──────── 正文 ────────
如何在Real World Haskell中执行代码?

3

首先,抱歉。这是我第一次编译Haskell代码。我正在编译《Real World Haskell》第24章中的一些代码。该代码使用在另一个源文件中实现的MapReduce引擎来计算一行中单词的数量。以下是代码:

module Main where

import Control.Monad (forM_)
import Data.Int (Int64)
import qualified Data.ByteString.Lazy.Char8 as LB
import System.Environment (getArgs)

import LineChunks (chunkedReadWith)
import MapReduce (mapReduce, rnf)

lineCount :: [LB.ByteString] -> Int64
lineCount = mapReduce rdeepseq (LB.count '\n')
                      rdeepseq sum

main :: IO ()
main = do
  args <- getArgs
  forM_ args $ \path -> do
    numLines <- chunkedReadWith lineCount path
    putStrLn $ path ++ ": " ++ show numLines

这段代码编译通过,我得到了一个LineCount.exe。

现在,我应该如何使用它来计算文件中的行数?我有一个名为“test”的文件,其中包含一些测试文本。但是当我执行以下操作时:

LineCount test

在命令行中,我得到了以下结果:
Exception: test: hGetBufSome: illegal operation (handle is closed)

可能出了什么问题?

以下是另一个文件中更多的代码:

module LineChunks
    (
      chunkedReadWith
    ) where

import Control.Exception (bracket, finally)
────────
§ 任务
从上面的帖子里摘出一段原文,从“module Main where”开始,到“MapReduce (mapReduce, rnf)”结束,一字不改。
──────── 所给材料 ────────
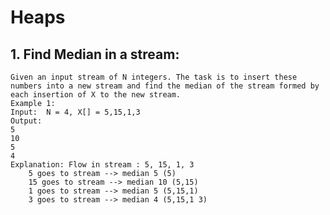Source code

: # Heaps

## 1. Find Median in a stream:
    Given an input stream of N integers. The task is to insert these numbers into a new stream and find the median of the stream formed by each insertion of X to the new stream.
    Example 1:
    Input:  N = 4, X[] = 5,15,1,3
    Output:
    5
    10
    5
    4
    Explanation: Flow in stream : 5, 15, 1, 3 
        5 goes to stream --> median 5 (5) 
        15 goes to stream --> median 10 (5,15) 
        1 goes to stream --> median 5 (5,15,1) 
        3 goes to stream --> median 4 (5,15,1 3) 
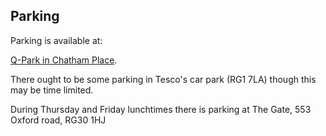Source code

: ## Parking
Parking is available at:

[Q-Park in Chatham Place](http://www.q-park.co.uk/parking/reading/q-park-chatham-place).

There ought to be some parking in Tesco's car park (RG1 7LA) though this may be time limited.

During Thursday and Friday lunchtimes there is parking at The Gate, 553 Oxford road, RG30 1HJ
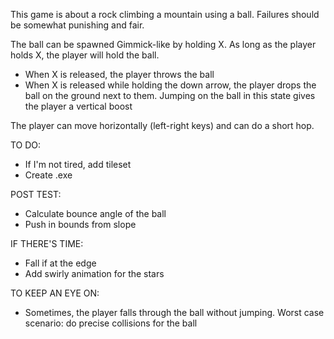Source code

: This game is about a rock climbing a mountain using a ball. Failures should be somewhat punishing and fair.

The ball can be spawned Gimmick-like by holding X. As long as the player holds X, the player will hold the ball.
- When X is released, the player throws the ball
- When X is released while holding the down arrow, the player drops the ball on the ground next to them. Jumping on the ball in this state gives the player a vertical boost

The player can move horizontally (left-right keys) and can do a short hop.

TO DO:
- If I'm not tired, add tileset
- Create .exe

POST TEST:
- Calculate bounce angle of the ball
- Push in bounds from slope

IF THERE'S TIME:
- Fall if at the edge
- Add swirly animation for the stars


TO KEEP AN EYE ON:
- Sometimes, the player falls through the ball without jumping. Worst case scenario: do precise collisions for the ball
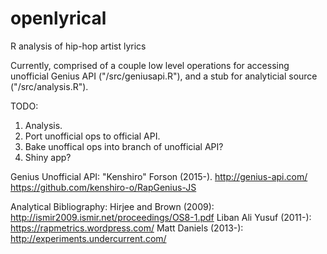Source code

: # openlyrical
R analysis of hip-hop artist lyrics

Currently, comprised of a couple low level operations for accessing unofficial Genius API ("/src/geniusapi.R"), and a stub for analyticial source ("/src/analysis.R").

TODO:
1. Analysis.
2. Port unofficial ops to official API.
3. Bake unoffical ops into branch of unofficial API?
4. Shiny app?

Genius Unofficial API:
"Kenshiro" Forson (2015-).
http://genius-api.com/
https://github.com/kenshiro-o/RapGenius-JS

Analytical Bibliography:
Hirjee and Brown (2009): http://ismir2009.ismir.net/proceedings/OS8-1.pdf
Liban Ali Yusuf (2011-): https://rapmetrics.wordpress.com/
Matt Daniels (2013-): http://experiments.undercurrent.com/
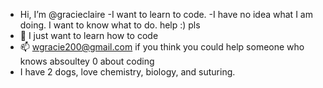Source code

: - Hi, I’m @gracieclaire
-I want to learn to code. 
-I have no idea what I am doing. I want to know what to do. help :) pls 
- 💞️ I just want to learn how to code 
- 📫 wgracie200@gmail.com if you think you could help someone who knows absoultey 0 about coding
- I have 2 dogs, love chemistry, biology, and suturing. 

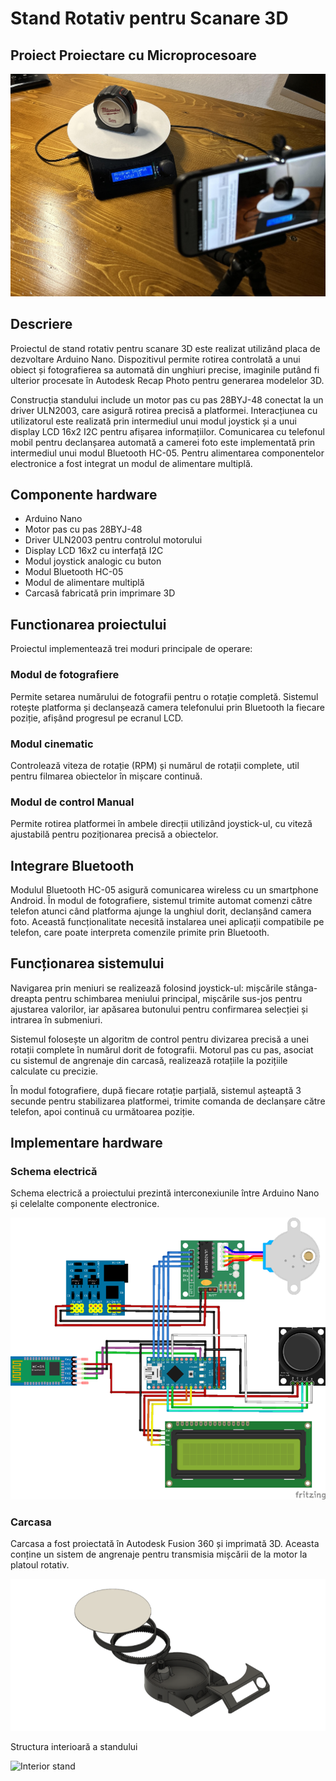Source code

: # Stand Rotativ pentru Scanare 3D
## Proiect Proiectare cu Microprocesoare

![poza ansamblu](Poze%20proiect/proiect-pm1.jpg)

## Descriere

Proiectul de stand rotativ pentru scanare 3D este realizat utilizând placa de dezvoltare Arduino Nano. Dispozitivul permite rotirea controlată a unui obiect și fotografierea sa automată din unghiuri precise, imaginile putând fi ulterior procesate în Autodesk Recap Photo pentru generarea modelelor 3D.

Construcția standului include un motor pas cu pas 28BYJ-48 conectat la un driver ULN2003, care asigură rotirea precisă a platformei. Interacțiunea cu utilizatorul este realizată prin intermediul unui modul joystick și a unui display LCD 16x2 I2C pentru afișarea informațiilor. Comunicarea cu telefonul mobil pentru declanșarea automată a camerei foto este implementată prin intermediul unui modul Bluetooth HC-05. Pentru alimentarea componentelor electronice a fost integrat un modul de alimentare multiplă.

## Componente hardware

- Arduino Nano
- Motor pas cu pas 28BYJ-48
- Driver ULN2003 pentru controlul motorului
- Display LCD 16x2 cu interfață I2C
- Modul joystick analogic cu buton
- Modul Bluetooth HC-05
- Modul de alimentare multiplă
- Carcasă fabricată prin imprimare 3D

## Functionarea proiectului

Proiectul implementează trei moduri principale de operare:

### Modul de fotografiere
Permite setarea numărului de fotografii pentru o rotație completă. Sistemul rotește platforma și declanșează camera telefonului prin Bluetooth la fiecare poziție, afișând progresul pe ecranul LCD.

### Modul cinematic
Controlează viteza de rotație (RPM) și numărul de rotații complete, util pentru filmarea obiectelor în mișcare continuă.

### Modul de control Manual
Permite rotirea platformei în ambele direcții utilizând joystick-ul, cu viteză ajustabilă pentru poziționarea precisă a obiectelor.

## Integrare Bluetooth

Modulul Bluetooth HC-05 asigură comunicarea wireless cu un smartphone Android. În modul de fotografiere, sistemul trimite automat comenzi către telefon atunci când platforma ajunge la unghiul dorit, declanșând camera foto. Această funcționalitate necesită instalarea unei aplicații compatibile pe telefon, care poate interpreta comenzile primite prin Bluetooth.

## Funcționarea sistemului

Navigarea prin meniuri se realizează folosind joystick-ul: mișcările stânga-dreapta pentru schimbarea meniului principal, mișcările sus-jos pentru ajustarea valorilor, iar apăsarea butonului pentru confirmarea selecției și intrarea în submeniuri.

Sistemul folosește un algoritm de control pentru divizarea precisă a unei rotații complete în numărul dorit de fotografii. Motorul pas cu pas, asociat cu sistemul de angrenaje din carcasă, realizează rotațiile la pozițiile calculate cu precizie.

În modul fotografiere, după fiecare rotație parțială, sistemul așteaptă 3 secunde pentru stabilizarea platformei, trimite comanda de declanșare către telefon, apoi continuă cu următoarea poziție.


## Implementare hardware

### Schema electrică

Schema electrică a proiectului prezintă interconexiunile între Arduino Nano și celelalte componente electronice.

![schema electrica](Poze%20proiect/schema-proiect-pm.png)


### Carcasa
Carcasa a fost proiectată în Autodesk Fusion 360 și imprimată 3D. Aceasta conține un sistem de angrenaje pentru transmisia mișcării de la motor la platoul rotativ.

![Carcasa](Poze%20proiect/carcasa-proiect.png)

Structura interioară a standului

![Interior stand](Poze%20proiect/proiect-pm4.png)
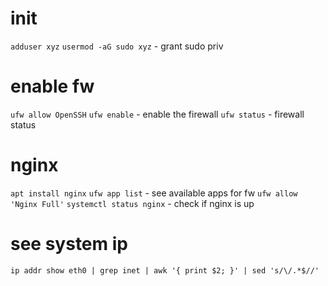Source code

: # init
`adduser xyz`
`usermod -aG sudo xyz` - grant sudo priv

# enable fw
`ufw allow OpenSSH`
`ufw enable` - enable the firewall
`ufw status` - firewall status

# nginx
`apt install nginx`
`ufw app list` - see available apps for fw
`ufw allow 'Nginx Full'`
`systemctl status nginx` - check if nginx is up

# see system ip
`ip addr show eth0 | grep inet | awk '{ print $2; }' | sed 's/\/.*$//'`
────────
§ 参考答案
module Main where

import Control.Monad (forM_)
import Data.Int (Int64)
import qualified Data.ByteString.Lazy.Char8 as LB
import System.Environment (getArgs)

import LineChunks (chunkedReadWith)
import MapReduce (mapReduce, rnf)